A FUND manager at the centre of a scandal at one of Scotland's oldest investment houses has made a plush life for himself by creating a faux-Scottish castle luxury hotel in China.

Martin Currie was founded 121 years ago in Edinburgh and helped finance the railroads that created modern America. But it was derailed last week when the Financial Services Authority (FSA) and the US Securities and Exchanges Commission (SEC) hit it with fines totalling £8.6 million for failing to manage a conflict of interest between two clients. The firm was accused of fraudulently disadvantaging one of its American clients by using funds in a way that helped to prevent losses at another of its clients, a private hedge.

Chris Ruffle, the Shanghai-based fund manager in charge of the investments, denied any wrong doing but has left the firm amid claims he was the victim of a smear campaign.

The Yorkshireman is now making money by trading in Scottish history to promote his Treaty Port enterprise in Shandong province.

His castle – complete with four-poster beds, billiard room and vast dining hall – has its own vineyard after Ruffle air-freighted 35,000 Merlot and Cabernet Sauvignon vines from France to concoct his own vintage.

The Treaty Port Vineyards promotional material describes a Celtic castle, which always has a Saltire flying, designed by Scottish architect Ian Begg from granite drawn from a nearby quarry.

Ruffle, who still manages $500m through his new Shanghai company Open Door Capital Group, already has one castle, having rebuilt the 12th-century Dairsie Castle, near Cupar, Fife, in 1996.

The grammar school boy from Bradford who graduated from Oxford with a degree in Chinese and who is fluent in Mandarin and Japanese, moved to Martin Currie's Shanghai office in 2002 and talked of being responsible for funds worth over £3 billion.

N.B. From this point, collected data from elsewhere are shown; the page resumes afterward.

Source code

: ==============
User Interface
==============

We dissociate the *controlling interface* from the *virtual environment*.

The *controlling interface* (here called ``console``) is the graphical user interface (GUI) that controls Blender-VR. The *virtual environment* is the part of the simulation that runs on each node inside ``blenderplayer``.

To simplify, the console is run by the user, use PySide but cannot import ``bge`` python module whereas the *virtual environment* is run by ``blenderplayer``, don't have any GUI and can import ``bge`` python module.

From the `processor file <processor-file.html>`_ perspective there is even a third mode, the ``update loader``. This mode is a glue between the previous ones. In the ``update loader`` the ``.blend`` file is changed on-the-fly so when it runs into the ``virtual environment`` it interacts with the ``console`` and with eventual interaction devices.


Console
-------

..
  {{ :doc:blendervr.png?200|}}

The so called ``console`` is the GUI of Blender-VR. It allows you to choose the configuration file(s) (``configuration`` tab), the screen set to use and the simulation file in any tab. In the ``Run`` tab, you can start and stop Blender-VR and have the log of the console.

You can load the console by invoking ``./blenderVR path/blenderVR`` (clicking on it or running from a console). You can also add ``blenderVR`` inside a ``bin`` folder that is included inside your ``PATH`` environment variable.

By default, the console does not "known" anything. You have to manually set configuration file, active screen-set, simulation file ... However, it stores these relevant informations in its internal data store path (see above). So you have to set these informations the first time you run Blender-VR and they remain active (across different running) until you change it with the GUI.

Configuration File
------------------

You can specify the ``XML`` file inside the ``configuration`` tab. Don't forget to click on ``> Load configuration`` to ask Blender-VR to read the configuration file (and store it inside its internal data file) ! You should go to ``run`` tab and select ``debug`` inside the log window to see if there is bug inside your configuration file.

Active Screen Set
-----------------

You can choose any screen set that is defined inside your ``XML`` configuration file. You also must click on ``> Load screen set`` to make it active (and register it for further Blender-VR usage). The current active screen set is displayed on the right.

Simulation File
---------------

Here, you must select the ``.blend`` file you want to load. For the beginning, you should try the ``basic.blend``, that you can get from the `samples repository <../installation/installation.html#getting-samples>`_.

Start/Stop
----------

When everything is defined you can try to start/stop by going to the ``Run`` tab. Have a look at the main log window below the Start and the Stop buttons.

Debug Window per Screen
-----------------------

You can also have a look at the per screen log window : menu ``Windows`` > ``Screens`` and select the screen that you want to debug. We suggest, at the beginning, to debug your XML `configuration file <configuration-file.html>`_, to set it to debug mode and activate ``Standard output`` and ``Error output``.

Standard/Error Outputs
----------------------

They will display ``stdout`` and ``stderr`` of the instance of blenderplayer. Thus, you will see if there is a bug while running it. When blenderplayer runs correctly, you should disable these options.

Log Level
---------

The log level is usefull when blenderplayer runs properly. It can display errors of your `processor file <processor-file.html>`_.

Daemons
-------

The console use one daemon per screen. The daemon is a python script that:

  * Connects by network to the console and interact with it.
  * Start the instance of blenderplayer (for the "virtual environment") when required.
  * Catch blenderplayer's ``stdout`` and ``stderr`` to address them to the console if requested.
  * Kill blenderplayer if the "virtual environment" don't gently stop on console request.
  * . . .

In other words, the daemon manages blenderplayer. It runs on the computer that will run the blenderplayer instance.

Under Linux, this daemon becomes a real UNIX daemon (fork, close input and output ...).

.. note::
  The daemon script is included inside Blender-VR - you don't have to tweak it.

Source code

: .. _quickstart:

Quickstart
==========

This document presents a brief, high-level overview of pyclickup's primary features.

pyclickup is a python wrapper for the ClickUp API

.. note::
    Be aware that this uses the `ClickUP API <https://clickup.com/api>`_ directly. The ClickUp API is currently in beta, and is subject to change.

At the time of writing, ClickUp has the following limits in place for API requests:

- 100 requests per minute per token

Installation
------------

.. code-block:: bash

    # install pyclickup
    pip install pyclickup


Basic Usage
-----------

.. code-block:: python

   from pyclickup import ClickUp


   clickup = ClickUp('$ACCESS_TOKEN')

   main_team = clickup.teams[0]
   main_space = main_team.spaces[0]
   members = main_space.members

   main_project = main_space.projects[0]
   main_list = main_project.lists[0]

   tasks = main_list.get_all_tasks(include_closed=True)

When he told of his castle project last year, he said his wife Tiffany was indifferent.

He said: "If I could build a castle in Scotland, then why not China, too? The reaction from Tiffany and the rest of my family back in the UK was fairly stoic.

"They'd grown used to my exotic schemes and ideas — most of which, I'm proud to say, I'd seen through. So the land was bought and meetings were arranged with local architects and officials."

One local journalist talked about how Ruffle "spins" a bizarre story about Scottish connections to "every deputation of visitors to Treaty Port". The journalist's version of the tale goes: "In the late 1600s, a mysterious Sir James fled Scotland on a treason charge.

"He washed up on the Shandong shores, and built a castle overlooking the ports of Yantai and Penglai. Today that castle still stands, complete with Sir James's original four-poster bed and the London taxi in which he first scaled the Qiushan hills all those centuries ago."